Transcribe the whole listing below. Pictures do not go in the copy.
:::::
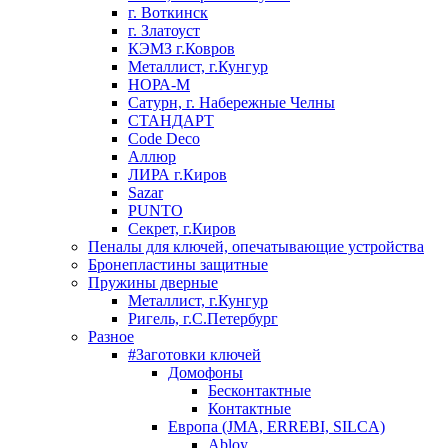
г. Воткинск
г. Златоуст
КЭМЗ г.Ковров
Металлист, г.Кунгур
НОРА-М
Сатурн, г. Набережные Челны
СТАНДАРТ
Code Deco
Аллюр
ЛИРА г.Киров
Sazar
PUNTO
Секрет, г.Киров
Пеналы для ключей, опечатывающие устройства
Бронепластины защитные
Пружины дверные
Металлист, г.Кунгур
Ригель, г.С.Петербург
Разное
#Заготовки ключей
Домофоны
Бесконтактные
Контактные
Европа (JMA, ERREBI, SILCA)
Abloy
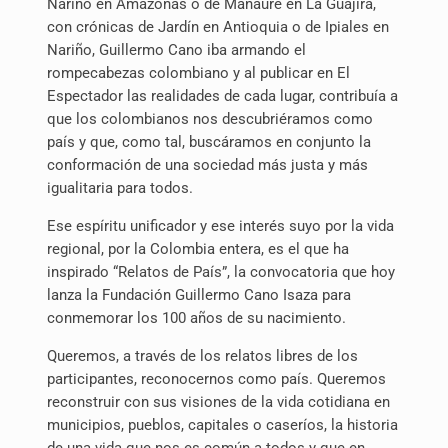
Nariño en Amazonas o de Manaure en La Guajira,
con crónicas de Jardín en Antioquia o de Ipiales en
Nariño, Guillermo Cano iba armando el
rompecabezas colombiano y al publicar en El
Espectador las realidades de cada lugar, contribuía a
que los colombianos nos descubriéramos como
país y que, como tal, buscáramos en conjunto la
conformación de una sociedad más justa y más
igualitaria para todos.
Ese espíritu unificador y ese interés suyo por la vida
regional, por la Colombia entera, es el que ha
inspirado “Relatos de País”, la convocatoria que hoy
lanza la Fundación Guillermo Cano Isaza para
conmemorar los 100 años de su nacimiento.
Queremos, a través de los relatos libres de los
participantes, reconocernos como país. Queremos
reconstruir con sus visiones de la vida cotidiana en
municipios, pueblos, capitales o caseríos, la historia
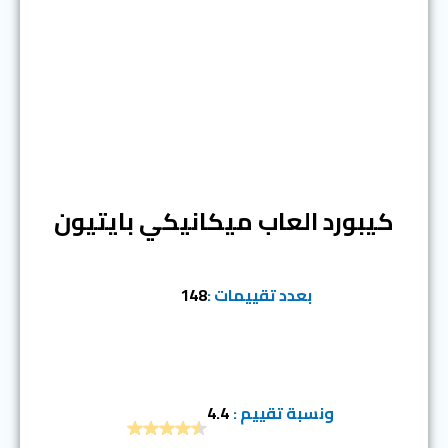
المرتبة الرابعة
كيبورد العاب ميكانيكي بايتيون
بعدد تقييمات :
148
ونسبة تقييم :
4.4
:::::
== Task result ==
г. Воткинск
г. Златоуст
КЭМЗ г.Ковров
Металлист, г.Кунгур
НОРА-М
Сатурн, г. Набережные Челны
СТАНДАРТ
Code Deco
Аллюр
ЛИРА г.Киров
Sazar
PUNTO
Секрет, г.Киров
Пеналы для ключей, опечатывающие устройства
Бронепластины защитные
Пружины дверные
Металлист, г.Кунгур
Ригель, г.С.Петербург
Разное
#Заготовки ключей
Домофоны
Бесконтактные
Контактные
Европа (JMA, ERREBI, SILCA)
Abloy
Nariño en Amazonas o de Manaure en La Guajira,
con crónicas de Jardín en Antioquia o de Ipiales en
Nariño, Guillermo Cano iba armando el
rompecabezas colombiano y al publicar en El
Espectador las realidades de cada lugar, contribuía a
que los colombianos nos descubriéramos como
país y que, como tal, buscáramos en conjunto la
conformación de una sociedad más justa y más
igualitaria para todos.
Ese espíritu unificador y ese interés suyo por la vida
regional, por la Colombia entera, es el que ha
inspirado “Relatos de País”, la convocatoria que hoy
lanza la Fundación Guillermo Cano Isaza para
conmemorar los 100 años de su nacimiento.
Queremos, a través de los relatos libres de los
participantes, reconocernos como país. Queremos
reconstruir con sus visiones de la vida cotidiana en
municipios, pueblos, capitales o caseríos, la historia
المرتبة الرابعة
كيبورد العاب ميكانيكي بايتيون
بعدد تقييمات :
148
ونسبة تقييم :
4.4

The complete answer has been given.